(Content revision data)
◆ ◆ ◆ ◆ ◆ ◆ ◆

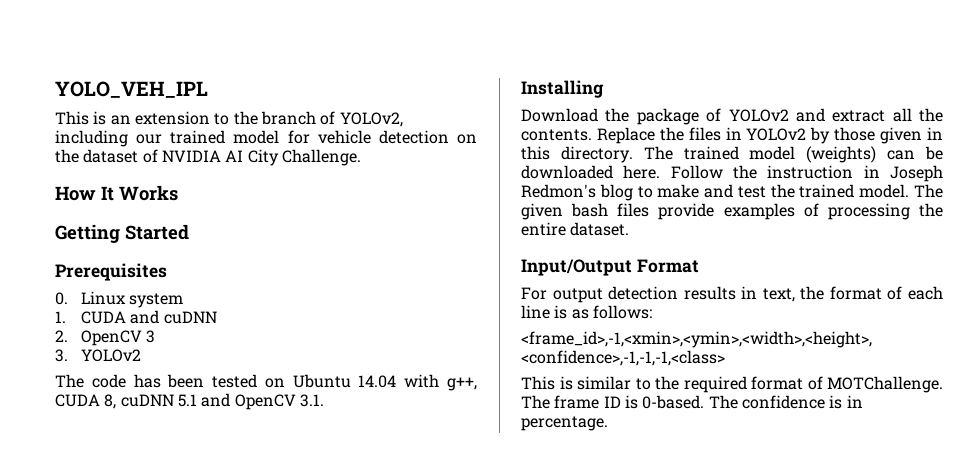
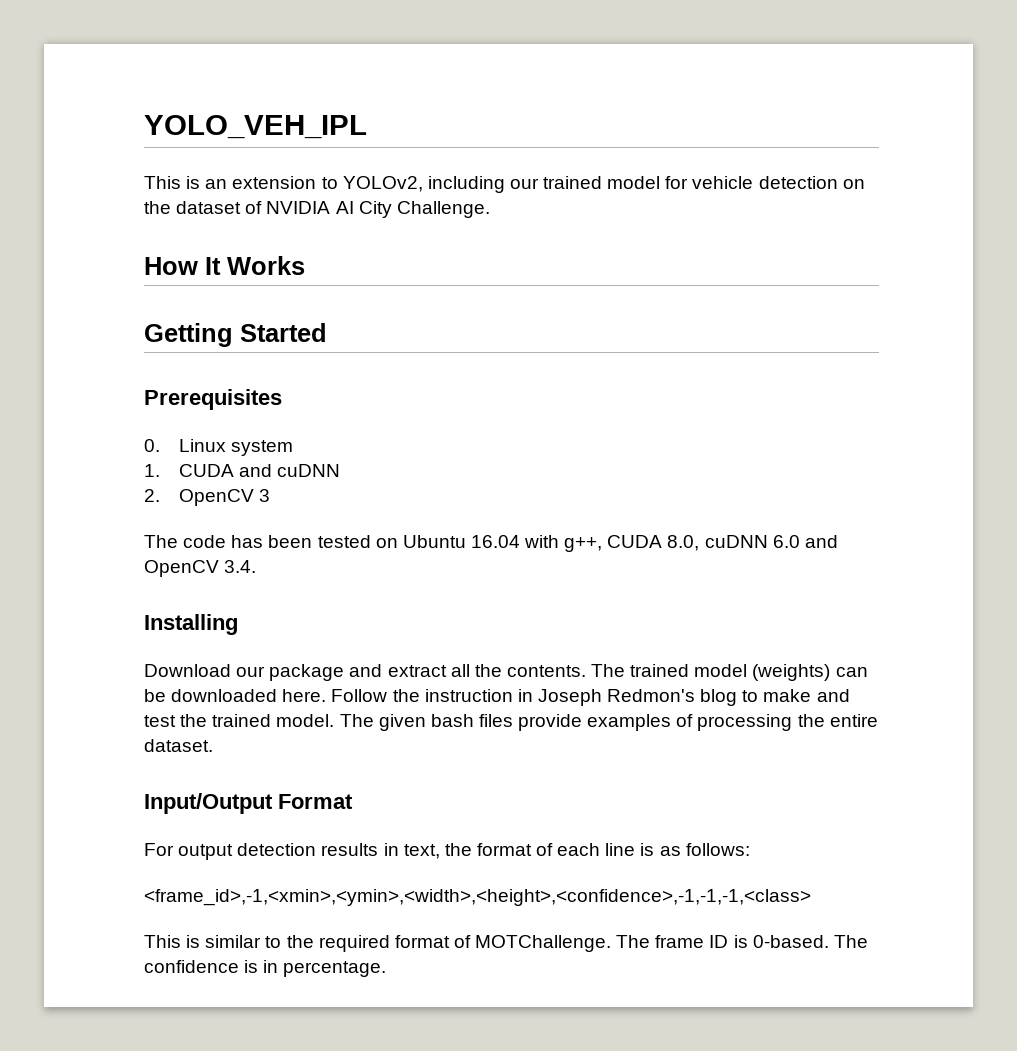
[233,111,336,125] the branch of -> (338, 183) none
[55,349,141,362] // 3. YOLOv2 -> (271, 495) none
[358,375,397,388] 14.04 -> [470,535,520,548] 16.04
[104,394,197,409] 8, cuDNN 5.1 -> [667,535,800,551] 8.0, cuDNN 6.0
[299,394,324,407] 3.1. -> [224,560,257,573] 3.4.
[605,108,789,125] the package of YOLOv2 -> [236,664,345,681] our package
[596,127,944,144] [521,146,633,163] Replace the files in YOLOv2 by those given in this directory. -> (586, 671) none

◆ ◆ ◆ ◆ ◆ ◆ ◆

▸ **INSTRUCTIONS FOR THE TASK**:
Retype the entries above exactly, starting at their first line and ending with the line that holds "[299,394,324,407] 3.1. ->"; pictures stay out.

▸ **PROBLEM SOLUTION**:
[233,111,336,125] the branch of -> (338, 183) none
[55,349,141,362] // 3. YOLOv2 -> (271, 495) none
[358,375,397,388] 14.04 -> [470,535,520,548] 16.04
[104,394,197,409] 8, cuDNN 5.1 -> [667,535,800,551] 8.0, cuDNN 6.0
[299,394,324,407] 3.1. -> [224,560,257,573] 3.4.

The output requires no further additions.